Exercise material:
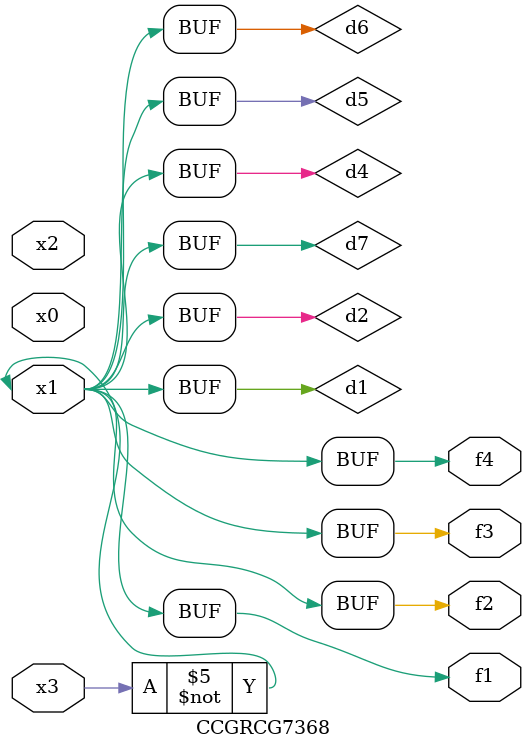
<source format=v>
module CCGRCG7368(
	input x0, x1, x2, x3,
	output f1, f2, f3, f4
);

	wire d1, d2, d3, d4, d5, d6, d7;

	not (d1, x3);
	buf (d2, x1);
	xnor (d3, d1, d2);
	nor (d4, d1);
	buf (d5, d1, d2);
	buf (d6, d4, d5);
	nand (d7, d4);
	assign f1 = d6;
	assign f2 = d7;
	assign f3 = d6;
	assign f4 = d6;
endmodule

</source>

Instructions to follow:
Check every line of the records, and copy the ones that hold the word "assign".

Answer to the problem:
	assign f1 = d6;
	assign f2 = d7;
	assign f3 = d6;
	assign f4 = d6;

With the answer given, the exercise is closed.